At the moment, I would like to avoid the complexity of having to add tasks that downsample the data periodically, especially since our data comes in in bursts and not necessarily in real-time.

Thanks in advance!

Hello @twim,
If you’re performing:
from |> range |> filter |> aggwindow
There ins’t anything more performant. :frowning:

Thank you very much for your reply.

I was afraid of this being the case :slight_smile: Would you happen to know why the ‘first’ selector function takes the same amount of time as, for example, ‘mean’? Since ‘mean’ must evaluate all the data, while ‘first’ can just skip most of the data, especially with large windows. You’d except ‘first’ to be many times faster. Is there an underlying technical issue for this not to be the case?

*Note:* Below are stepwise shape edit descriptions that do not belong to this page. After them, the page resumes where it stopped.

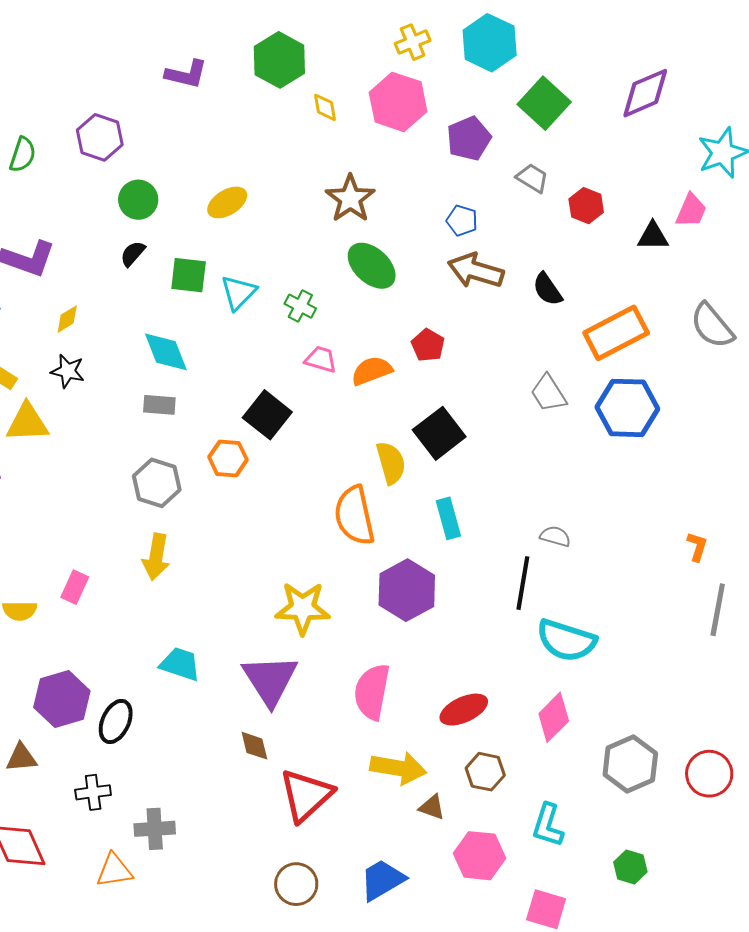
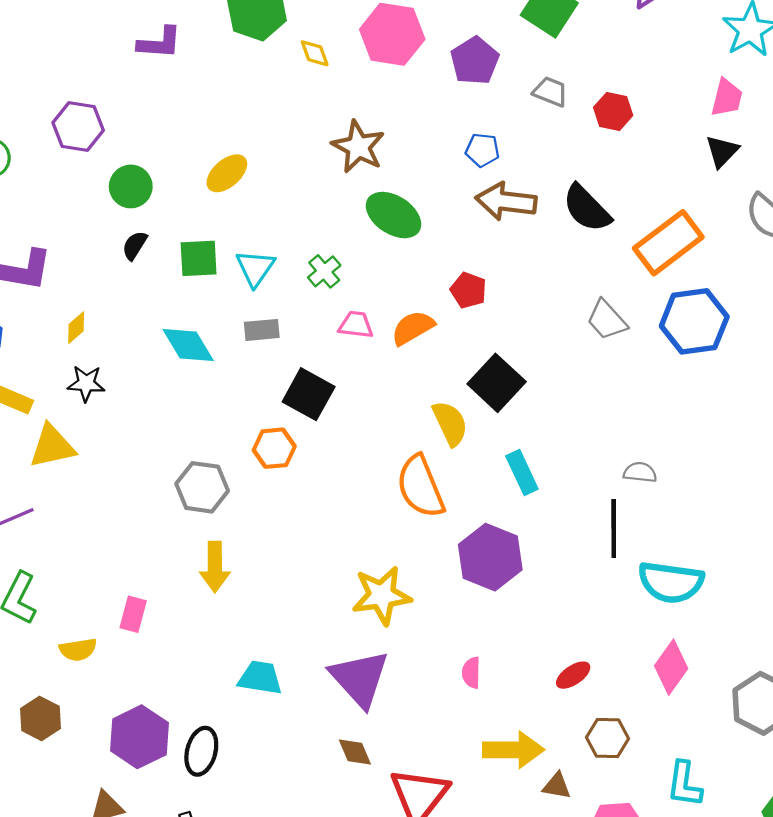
black triangle: (653, 236) -> (722, 151), moved, turned -36
black semicircle: (547, 289) -> (587, 208), size x1.4
green cross: (300, 306) -> (324, 271), turned 32
gray rectangle: (159, 405) -> (262, 330), moved
pink semicircle: (372, 692) -> (471, 673), size x0.5
red ellipse: (464, 710) -> (573, 675), size x0.7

Hi @twim – are you experiencing slowness with mean in the aggregateWindow() function or just testing the difference between that and first? That collection of functions is pushed down to storage so the performance of doing a mean() in that case should be fast. I think the fact that it’s pushed down simply means that there isn’t much room for speedup either way. They’re ultimately doing similar amounts of work.

If you just want aggregated data in your queries, you could could just pre-aggregate the data with a Task into another bucket and query out of that bucket directly. That will be fastest for you client/s.

Hello @samdillard. Thank you for your reply. I don’t see why mean() and first() would need the same amount of work. I understand that mean() needs to process a lot of data, since it needs to evaluate all values in order to compute an average. first() On the other hand, can discard the vast majority of the data (everything but the first value in each window).

I have been thinking about setting up a separate bucket for pre-downsampled data. The problem is that the data is transfered in bursts, so to make a periodic task work, there would either need to be a lot over overlap, or we’d miss datapoints. Another option is to have our devices emit both high-speed and downsampled data directly.

@twim it’s not the same amount of work. It’s just that the difference in work isn’t meaningful from a real clock time perspective. Both operations you’re talking about spend most of their time in storage (if not optimized). They are optimized so the most of the time taken is eliminated…in both cases.